For his part, Ryanair chief executive Michael O’Leary said: “Pre-Brexit you would have had lots of eastern Europeans doing baggage-handling, the check-in jobs and the airport security jobs. They all went home during Covid. There is a real tightness in the labour market, which is an absolutely direct result of Brexit.”
Mr Shapps does not seem that interested in hearing from those on the front line though, or certainly not where it contradicts his Government’s ideology.
He said: “You see the same problems across Europe. So clearly if it were only to do with Brexit then there wouldn’t be a problem in Schiphol or elsewhere so that clearly can’t be true.

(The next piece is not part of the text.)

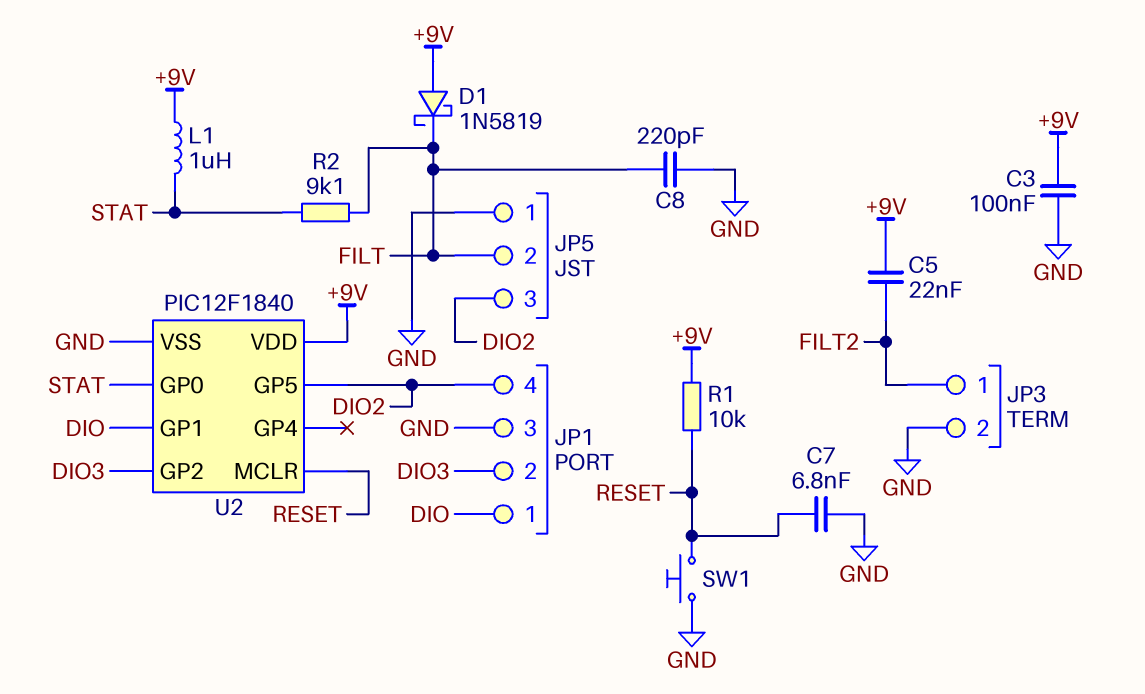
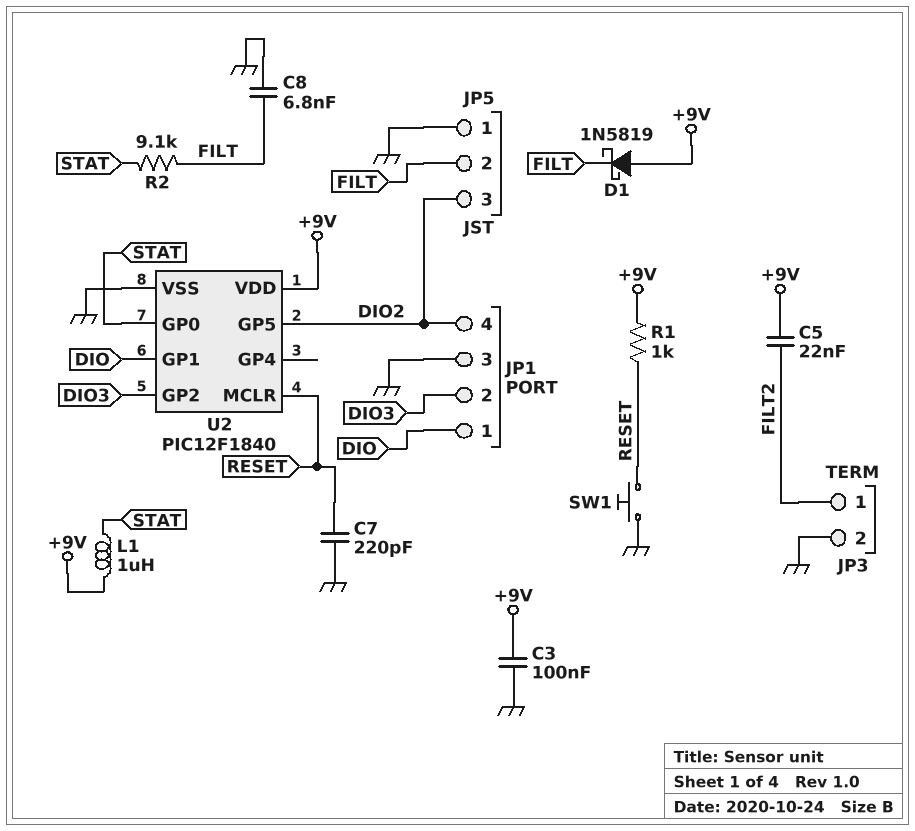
C7: 6.8nF (GND, RESET) -> 220pF (GND, RESET)
C8: 220pF (FILT, GND) -> 6.8nF (FILT, GND)
R1: 10k (+9V, RESET) -> 1k (+9V, RESET)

“But secondly, look, if O’Leary or anybody else’s solution is all we need to do is employ cheap labour from somewhere else – look, I didn’t vote for Brexit but the country did. And we have made our choice. We want a high-wage, high-skill economy. That means the aviation sector like all other sectors, as the HGVs, the lorry driver sector has now done, needs to train people domestically.”
Going into political hyperdrive, in the face of continued questioning on the Sunday Morning programme about Brexit not having made things easier, Mr Shapps declared: “You are ignoring the fact that airports across Europe have also had the same queues so if it was just a Brexit issue then that wouldn’t be the case.
“As with lorry drivers, we found the solutions were actually in making sure that decent salaries were paid, that people were trained here in this country, that people were attracted to a job, not just better salaries but also better conditions as well. That’s the sort of economy we want to run in this country. It’s what the country [has] voted for and it’s what we’re delivering.”
What the UK Government is actually delivering with Brexit is immense economic damage.
Maybe arch-Brexiters do not care about what goes on at airports or with international travel generally, given the insular view of many of them. Then again, that probably is not the case, given these Brexit diehards are usually the first to take to social media to protest about having to stand in longer passport queues at overseas airports because the UK is no longer part of the EU.